Where did we get 32?
I correctly understood that 10 is a product of 2 and 5 which in turn forms the desired number 32?
Where did we get 32?
I correctly understood that 10 is a product of 2 and 5 which in turn forms the desired number 32?
On
$32$ is as stated in the solution of your problem the number of possible outcomes of this game. To count them all you could draw a tree, each layer of the tree representing the possible result from the flip of a coin and all the leaves representing the final 32 possible outcomes (of the type (hhhhh, hhhht, hhhth, hhhtt, etc.)

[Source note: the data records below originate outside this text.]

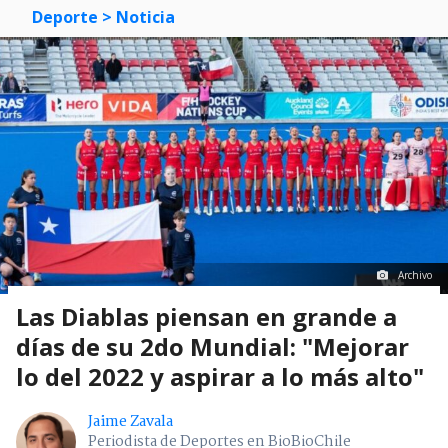
Deporte
> Noticia
Archivo
Las Diablas piensan en grande a
días de su 2do Mundial: "Mejorar
lo del 2022 y aspirar a lo más alto"
Jaime Zavala
Periodista de Deportes en BioBioChile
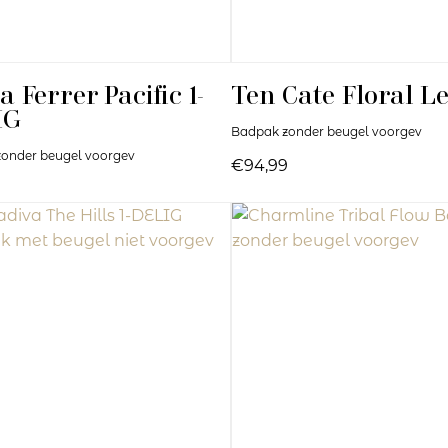
a Ferrer
Pacific 1-
Ten Cate
Floral L
IG
Badpak zonder beugel voorgev
onder beugel voorgev
€94,99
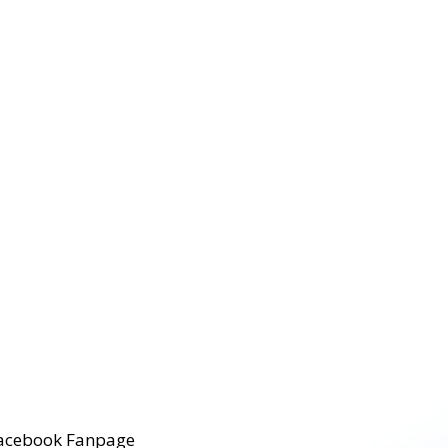
acebook Fanpage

$10$ represents the number of way you have, out of those 32 possible outcomes, to get 3 heads (and winning therefore 30$)
Dividing the latter by the former gives you the probability you want to compute.
You have 32 possible sequences of outcomes, because you have two values per coin (head vs tail) and 5 independent throws, so $2 \times 2 \times 2 \times 2 \times 2 = 32$ many outcomes in total by the product counting rule. Every coin flip doubles the number of outcomes.
There are $\binom{5}{3}=\frac{120}{6 \times 2}=10$ places where three heads can be thrown vs the two tails. So $10$ of the sequences (HHHTT, HHTHT, HHTTH, HTHHT, etc.) give you $\$30$ payout. So the probability is $\frac{10}{32}=\frac{5}{16}$, a little under a half.